Abstract

The circulating concentration of endometrial protein PP14 varied during the menstrual cycle in patients with endometriosis. The highest levels were found on days 1 to 4 of the cycle (176 ± 123 μg/L; mean ± SD), and the lowest on days 5 to 20 (44.1 ± 29.7 μg/L). Rising levels were observed on days 21 to 30 (58.3 ± 62.6 μg/L). On days 5 to 20 (i.e., during period of the lowest levels) patients with advanced endometriosis had higher PP14 levels (63.9 ± 39.0 μg/L) than those with mild endometriosis (29.3 ± 18.2 μg/L; p < 0.01). Patients with mild endometriosis had slightly higher serum PP14 levels than apparently healthy control subjects ( p < 0.05), but overlapping of values between the two groups is remarkable. Conservative surgical elimination of endometriosis significantly decreased the serum PP14 levels. Treatment with danazol (600 mg/day), or with medroxyprogesterone acetate (100 mg/day) after laparoscopy also resulted in significant decreases in the serum PP14 concentration.
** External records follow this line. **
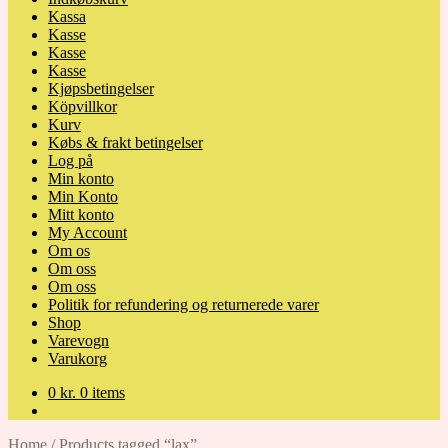
Kassa
Kasse
Kasse
Kasse
Kjøpsbetingelser
Köpvillkor
Kurv
Købs & frakt betingelser
Log på
Min konto
Min Konto
Mitt konto
My Account
Om os
Om oss
Om oss
Politik for refundering og returnerede varer
Shop
Varevogn
Varukorg
0
kr.
0 items
Home
/
Products tagged “lax”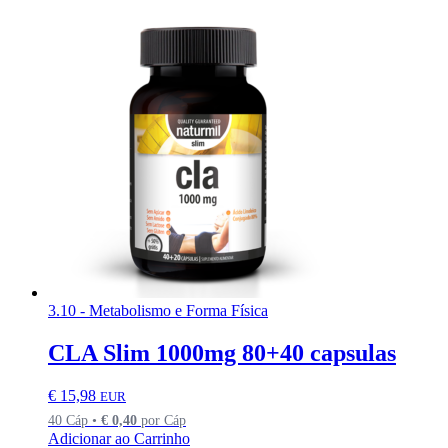
3.10 - Metabolismo e Forma Física
CLA Slim 1000mg 80+40 capsulas
€
15,98
EUR
40 Cáp •
€
0,40
por Cáp
Adicionar ao Carrinho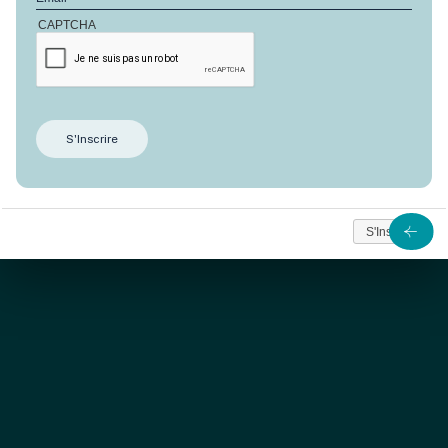
CAPTCHA
Avec ses 3 chambres dédiées au confort, cet
appartement d’
Anbalaba
de 180 m2 offre un point de
vue exceptionnel sur le lagon et l’horizon.
à partir de
590 000
S'Inscrire
Nous contacter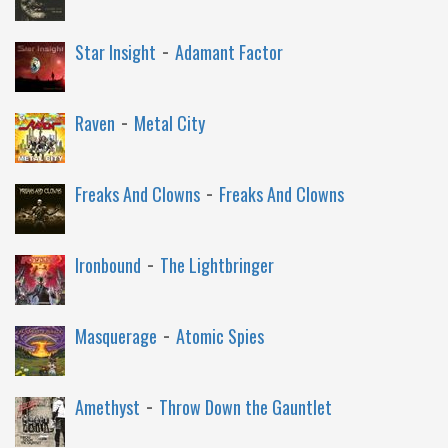
-
Star Insight
Adamant Factor
-
Raven
Metal City
-
Freaks And Clowns
Freaks And Clowns
-
Ironbound
The Lightbringer
-
Masquerage
Atomic Spies
-
Amethyst
Throw Down the Gauntlet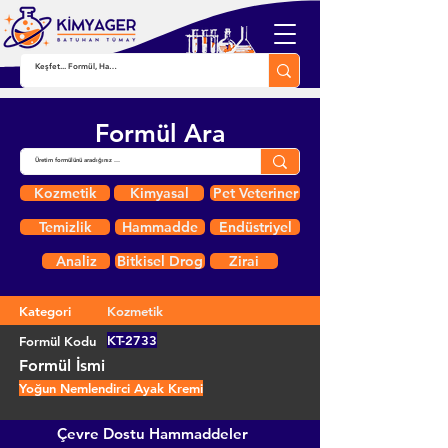
Formül Ara
Kozmetik
Kimyasal
Pet Veteriner
Temizlik
Hammadde
Endüstriyel
Analiz
Bitkisel Drog
Zirai
Kategori
Kozmetik
KT-2733
Formül Kodu
Formül İsmi
Yoğun Nemlendirci Ayak Kremi
Çevre Dostu Hammaddeler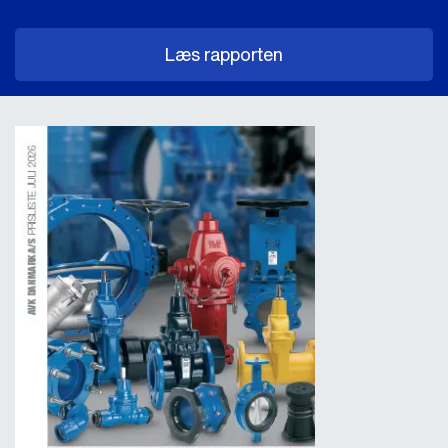
Læs rapporten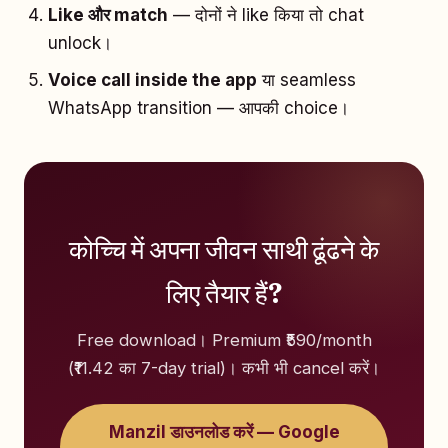
Like और match
— दोनों ने like किया तो chat
unlock।
Voice call inside the app
या seamless
WhatsApp transition — आपकी choice।
कोच्चि में अपना जीवन साथी ढूंढने के
लिए तैयार हैं?
Free download। Premium ₹590/month
(₹11.42 का 7-day trial)। कभी भी cancel करें।
Manzil डाउनलोड करें — Google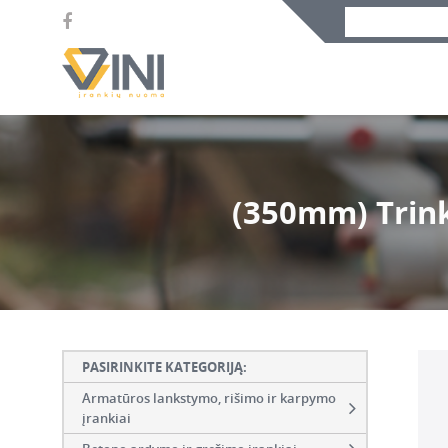
(350mm) Trink
PASIRINKITE KATEGORIJĄ:
Armatūros lankstymo, rišimo ir karpymo
įrankiai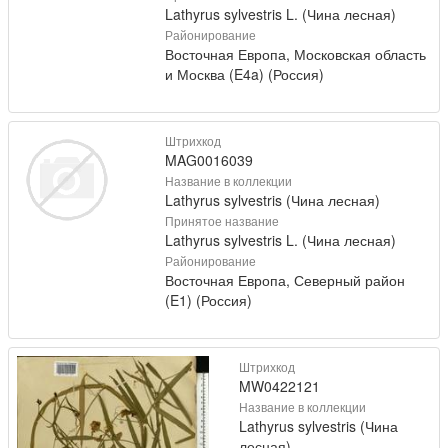
Lathyrus sylvestris L. (Чина лесная)
Районирование
Восточная Европа, Московская область
и Москва (E4a) (Россия)
Штрихкод
MAG0016039
Название в коллекции
Lathyrus sylvestris (Чина лесная)
Принятое название
Lathyrus sylvestris L. (Чина лесная)
Районирование
Восточная Европа, Северный район
(E1) (Россия)
Штрихкод
MW0422121
Название в коллекции
Lathyrus sylvestris (Чина
лесная)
After 6 months of treatment, conservative surgery in combination with danazol or with medroxyprogesterone acetate, yielded more pronounced declines in serum PP14 level than conservative surgery plus placebo. No significant difference was observed between the effects of danazol and medroxyprogesterone acetate. We conclude that endometriosis tissue contributes to the circulating PP14 level, and the decline in PP14 level during danazol and medroxyprogesterone acetate treatments reflects regression of intrauterine and ectopic endometrial tissues.